Reel brüt fiyat 6 ayda yüzde 10 eridi
Bahçeşehir Üniversitesi Ekonomik ve Toplumsal Araştırmalar Merkezi (BETAM) Yöneticisi Prof. Dr. Seyfettin Gürsel, gerçek brüt fiyatlarda bu yılın birinci 5 ayında yaklaşık yüzde 10 erime olduğuna dikkat çekerek, temmuzda başta minimum fiyat olmak üzere özel dalda orta artırım yapılmasının kural olduğunu söyledi.
Başka ülkede olsa kıyamet kopardı
12 Eylül 1980’de sendikalar kapandığı için çalışanların gelirlerinde yüzde 25 kayıp olduğunu, durumun 1989’da lakin telafi edilebildiğini belirten Gürsel, “Eğer temmuzda minimum fiyata artırım yapılmazsa dar gelirlilerin alım gücü düzgünce eriyecek. Enflasyon bu süratle giderse yılbaşına kadar maaşlarının üçte birini kaybedebilir düşük ücretliler. Şayet bu türlü bir durum öbür ülkelerde olsaydı çoktan kıyamet kopmuştu” dedi.

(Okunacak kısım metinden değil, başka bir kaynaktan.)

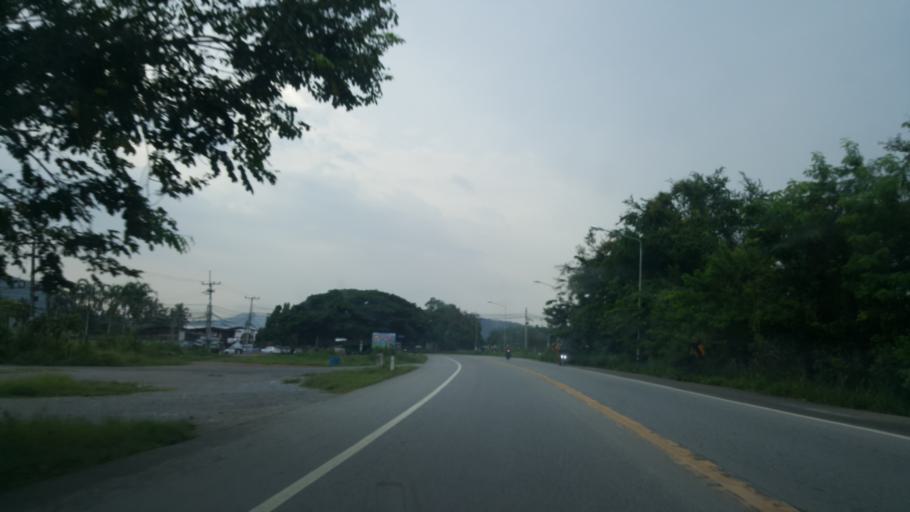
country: TH
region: Rayong
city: Ban Chang
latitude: 12.7271
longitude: 100.9794
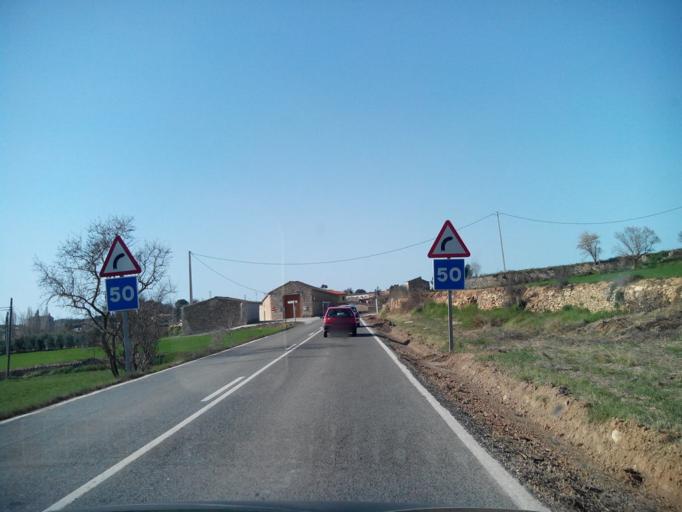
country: ES
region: Catalonia
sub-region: Provincia de Tarragona
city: Santa Coloma de Queralt
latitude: 41.5057
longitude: 1.3459
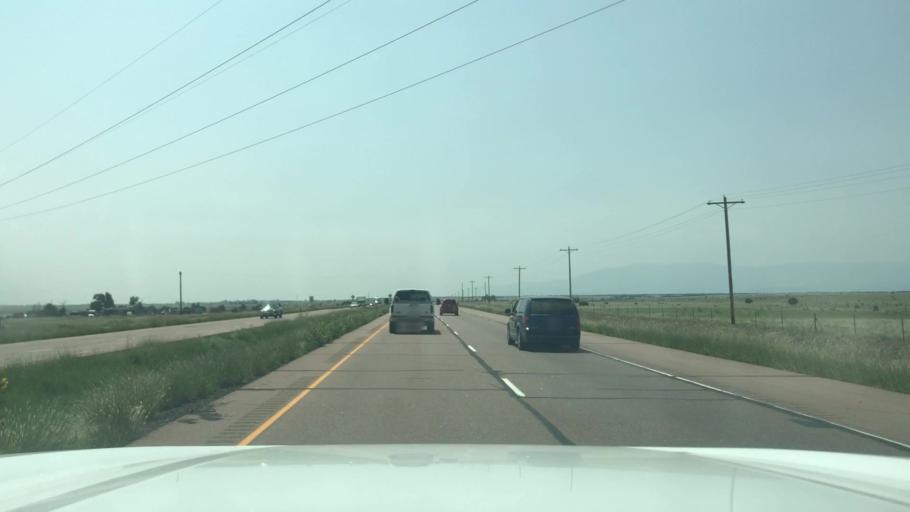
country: US
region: Colorado
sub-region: Pueblo County
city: Pueblo
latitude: 38.1011
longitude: -104.6854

Ücretliler ulusal gelirden hisse almıyor
Gürsel, yılın birinci çeyreğinde açıklanan gayri safi yurtiçi (GSYH) sayılarının ücretlilerin ulusal gelirden aldığı hissedeki azalmayı bir defa daha gözler önüne serdiğine de dikkat çekerek, şunları söyledi:
“Ücretlilerin ulusal gelirden aldığı hisse 2020 yılının son çeyreğinde yüzde 39.1’di. Lakin bu yılın birinci çeyreğinde yüzde 31.5’e düştü. Yalnızca bu sayı bile ücretlilerin gelirlerindeki azalmayı gösteriyor. Bu türlü giderse çalışanlar zarurî harcamalarını bile yapamaz hale gelecekler. Bu nedenle taban fiyatın kesinlikle bölgelere nazaran düzenlenmesi gerekiyor. Zira bölgeler ortasında temel muhtaçlık hususlarının fiyatları ortasında büyük fark var. Taban fiyatın bu yıl 4.250 liraya yükseltilmesi rahatlattı lakin enflasyon patlayınca başa geri döndük. BETAM’ın yaptığı bir araştırmaya nazaran, İstanbul’da fabrikalar minimum fiyata çalıştıracak mavi yakalı personel bulamıyorlar zira bu para artık onlara yetmiyor.”